List every person the book review mentions by name.

▶ **Text section**:
□ □ □ □ □

ALL THE BRAVE FELLOWS by James L. Nelson

Another (the 5th) entry in Nelson's terrific REVOLUTION AT SEA series. This one finds Isaac Biddlecomb and his wife and infant child stranded along with his crew and a company of Colonial Marines on the shores of South Jersey. They must make their way to the Port of Philadelphia to pick up The Falmouth, a brand new frigate being outfitted as Isaac's new command.
 
One thing stands in their way, the British army under Lord Howe now occupies Philadelphia. It's a duel race against time as the ship's master must rig and outfit the new frigate with only a crew of deserters from the Battle of Brandywine led by a mysterious and abrasive Irishman. At the same time Issac must slip by the British fleet in the Delaware River and make his way through the Yankee blockade all while under the threat of his greatest enemy.
 
Sweeping, big, larger than life entertainment with an exciting recounting of Washington's disastrous rout at Brandywine. This part was especially interesting to me as I live near that battlefield and have walked it many times.

□ □ □ □ □

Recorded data
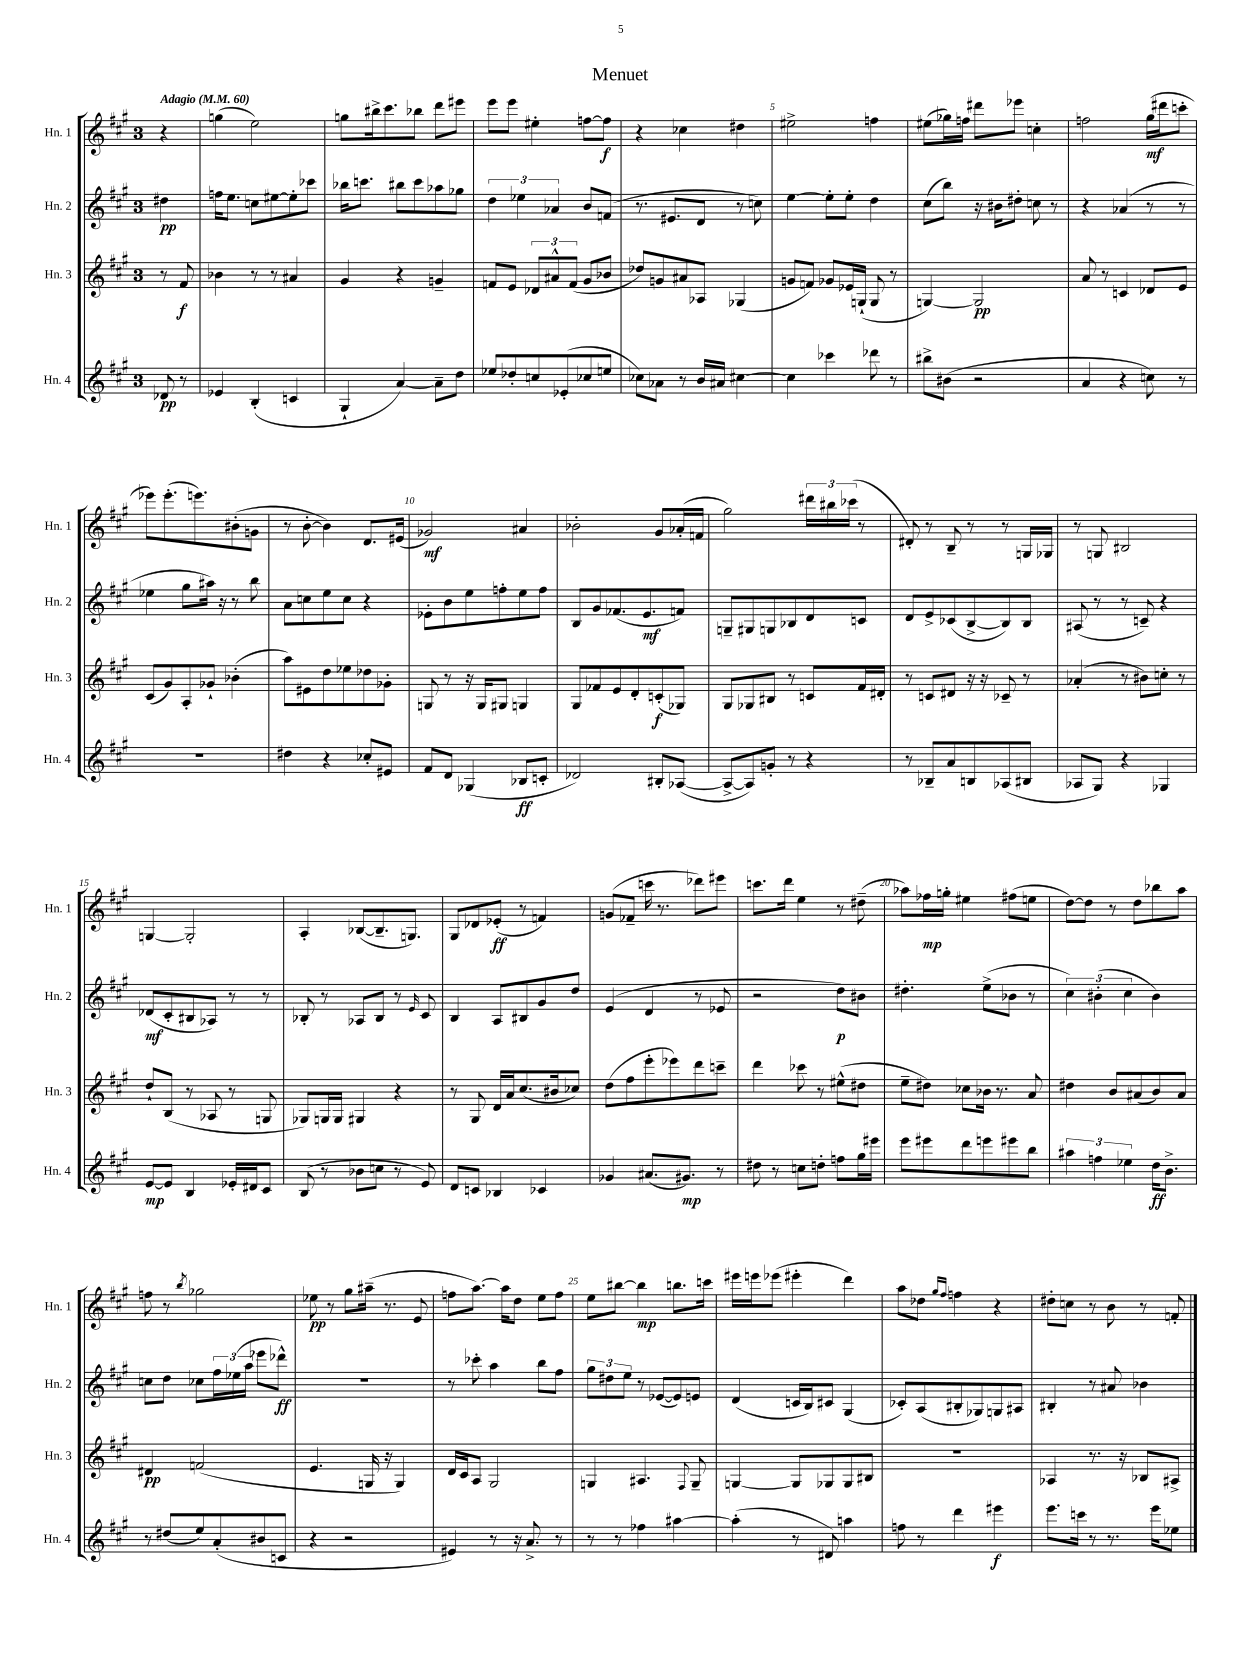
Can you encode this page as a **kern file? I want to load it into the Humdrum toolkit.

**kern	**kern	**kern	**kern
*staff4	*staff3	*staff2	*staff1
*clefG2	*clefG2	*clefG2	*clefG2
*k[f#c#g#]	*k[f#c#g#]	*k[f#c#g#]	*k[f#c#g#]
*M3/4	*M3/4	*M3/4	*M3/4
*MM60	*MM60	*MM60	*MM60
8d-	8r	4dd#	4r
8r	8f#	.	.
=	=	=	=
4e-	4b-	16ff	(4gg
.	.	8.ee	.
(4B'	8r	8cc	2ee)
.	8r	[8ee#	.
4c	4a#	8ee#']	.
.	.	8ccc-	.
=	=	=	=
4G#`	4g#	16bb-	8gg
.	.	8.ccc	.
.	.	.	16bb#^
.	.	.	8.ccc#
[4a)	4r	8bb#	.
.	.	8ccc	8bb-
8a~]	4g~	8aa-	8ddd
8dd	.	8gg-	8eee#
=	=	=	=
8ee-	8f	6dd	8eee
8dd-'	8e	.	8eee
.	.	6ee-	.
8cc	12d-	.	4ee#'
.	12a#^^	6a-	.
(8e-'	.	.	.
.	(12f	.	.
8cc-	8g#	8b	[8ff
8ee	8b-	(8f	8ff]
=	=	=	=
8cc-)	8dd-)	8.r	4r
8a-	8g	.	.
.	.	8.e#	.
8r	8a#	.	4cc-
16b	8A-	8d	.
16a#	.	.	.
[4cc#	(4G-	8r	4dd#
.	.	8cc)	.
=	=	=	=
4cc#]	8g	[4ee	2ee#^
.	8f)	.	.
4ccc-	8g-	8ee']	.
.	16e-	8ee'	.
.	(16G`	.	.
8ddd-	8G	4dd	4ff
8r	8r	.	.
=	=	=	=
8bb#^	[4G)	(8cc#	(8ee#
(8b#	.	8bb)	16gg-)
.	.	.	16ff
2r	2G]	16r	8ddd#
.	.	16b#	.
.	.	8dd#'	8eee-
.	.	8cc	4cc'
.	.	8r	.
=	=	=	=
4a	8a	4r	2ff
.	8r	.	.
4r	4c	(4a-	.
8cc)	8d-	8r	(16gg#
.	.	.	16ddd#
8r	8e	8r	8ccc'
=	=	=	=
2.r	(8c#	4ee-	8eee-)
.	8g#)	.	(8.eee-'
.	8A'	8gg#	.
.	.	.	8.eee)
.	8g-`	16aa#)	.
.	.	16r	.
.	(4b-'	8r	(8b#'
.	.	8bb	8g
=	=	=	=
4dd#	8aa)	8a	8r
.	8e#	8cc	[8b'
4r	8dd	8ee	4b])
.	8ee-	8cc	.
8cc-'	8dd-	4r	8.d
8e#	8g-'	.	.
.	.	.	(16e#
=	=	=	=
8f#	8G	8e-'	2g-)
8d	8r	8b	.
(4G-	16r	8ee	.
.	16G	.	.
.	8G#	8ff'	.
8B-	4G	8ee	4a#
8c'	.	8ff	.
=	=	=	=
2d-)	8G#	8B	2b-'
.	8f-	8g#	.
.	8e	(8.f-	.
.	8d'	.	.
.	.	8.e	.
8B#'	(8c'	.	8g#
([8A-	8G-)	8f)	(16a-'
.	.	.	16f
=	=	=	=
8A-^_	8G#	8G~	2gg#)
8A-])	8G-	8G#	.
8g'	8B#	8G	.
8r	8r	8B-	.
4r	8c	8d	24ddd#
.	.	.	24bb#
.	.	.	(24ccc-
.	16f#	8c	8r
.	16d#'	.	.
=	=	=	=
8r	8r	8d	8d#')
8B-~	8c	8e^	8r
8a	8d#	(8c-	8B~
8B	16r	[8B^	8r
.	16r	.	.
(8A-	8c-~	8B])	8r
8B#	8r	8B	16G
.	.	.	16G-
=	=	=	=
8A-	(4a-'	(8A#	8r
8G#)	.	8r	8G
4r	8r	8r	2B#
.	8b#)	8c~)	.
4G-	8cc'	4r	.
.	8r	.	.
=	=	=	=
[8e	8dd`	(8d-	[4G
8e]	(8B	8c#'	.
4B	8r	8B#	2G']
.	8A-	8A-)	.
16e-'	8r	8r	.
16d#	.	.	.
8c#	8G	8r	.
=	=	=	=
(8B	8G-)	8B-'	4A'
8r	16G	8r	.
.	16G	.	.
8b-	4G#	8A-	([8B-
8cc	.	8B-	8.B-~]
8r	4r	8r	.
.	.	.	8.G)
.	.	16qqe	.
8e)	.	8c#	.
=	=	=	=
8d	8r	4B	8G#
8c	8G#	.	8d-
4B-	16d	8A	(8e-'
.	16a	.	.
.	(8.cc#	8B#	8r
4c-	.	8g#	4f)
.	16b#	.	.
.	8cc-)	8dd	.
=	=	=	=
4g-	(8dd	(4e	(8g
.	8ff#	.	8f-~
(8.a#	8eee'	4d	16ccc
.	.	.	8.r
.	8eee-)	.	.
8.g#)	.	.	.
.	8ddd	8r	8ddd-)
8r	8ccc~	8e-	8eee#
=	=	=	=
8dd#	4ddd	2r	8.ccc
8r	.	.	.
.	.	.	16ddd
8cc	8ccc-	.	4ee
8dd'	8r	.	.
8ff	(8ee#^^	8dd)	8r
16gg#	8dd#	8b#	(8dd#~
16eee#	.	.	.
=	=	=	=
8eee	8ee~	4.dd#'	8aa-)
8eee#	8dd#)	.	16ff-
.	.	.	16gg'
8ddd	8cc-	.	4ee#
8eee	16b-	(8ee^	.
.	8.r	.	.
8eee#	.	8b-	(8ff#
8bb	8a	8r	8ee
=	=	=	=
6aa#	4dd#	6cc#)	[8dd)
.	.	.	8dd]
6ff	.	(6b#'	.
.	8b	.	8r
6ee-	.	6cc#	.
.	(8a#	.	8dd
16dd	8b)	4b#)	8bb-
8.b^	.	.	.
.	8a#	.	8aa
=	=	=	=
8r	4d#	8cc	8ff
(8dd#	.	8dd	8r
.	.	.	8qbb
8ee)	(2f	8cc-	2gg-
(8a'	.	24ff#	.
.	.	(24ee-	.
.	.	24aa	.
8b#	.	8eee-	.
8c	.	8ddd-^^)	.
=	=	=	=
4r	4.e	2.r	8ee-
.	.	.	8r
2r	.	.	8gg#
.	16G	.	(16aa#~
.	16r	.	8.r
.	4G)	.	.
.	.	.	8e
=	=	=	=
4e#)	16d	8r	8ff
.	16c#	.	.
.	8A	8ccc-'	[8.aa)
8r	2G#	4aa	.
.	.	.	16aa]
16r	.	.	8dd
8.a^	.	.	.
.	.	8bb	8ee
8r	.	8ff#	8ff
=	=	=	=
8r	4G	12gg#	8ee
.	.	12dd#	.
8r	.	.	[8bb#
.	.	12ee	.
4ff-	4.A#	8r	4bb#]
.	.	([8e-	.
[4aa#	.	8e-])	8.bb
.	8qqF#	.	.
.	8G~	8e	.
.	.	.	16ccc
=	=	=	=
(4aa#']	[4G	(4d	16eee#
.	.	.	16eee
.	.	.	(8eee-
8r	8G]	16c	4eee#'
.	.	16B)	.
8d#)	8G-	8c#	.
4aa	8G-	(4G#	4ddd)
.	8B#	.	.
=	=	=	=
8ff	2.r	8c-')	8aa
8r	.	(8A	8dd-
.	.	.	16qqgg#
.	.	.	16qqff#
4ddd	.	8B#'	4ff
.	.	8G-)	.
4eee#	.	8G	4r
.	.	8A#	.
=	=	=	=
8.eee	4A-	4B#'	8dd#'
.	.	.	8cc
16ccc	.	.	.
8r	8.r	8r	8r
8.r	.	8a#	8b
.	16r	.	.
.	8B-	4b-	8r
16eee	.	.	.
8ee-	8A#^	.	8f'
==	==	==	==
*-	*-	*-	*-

□ □ □ □ □

▶ **Answer in full**: James L. Nelson, Isaac Biddlecomb, Lord Howe, Washington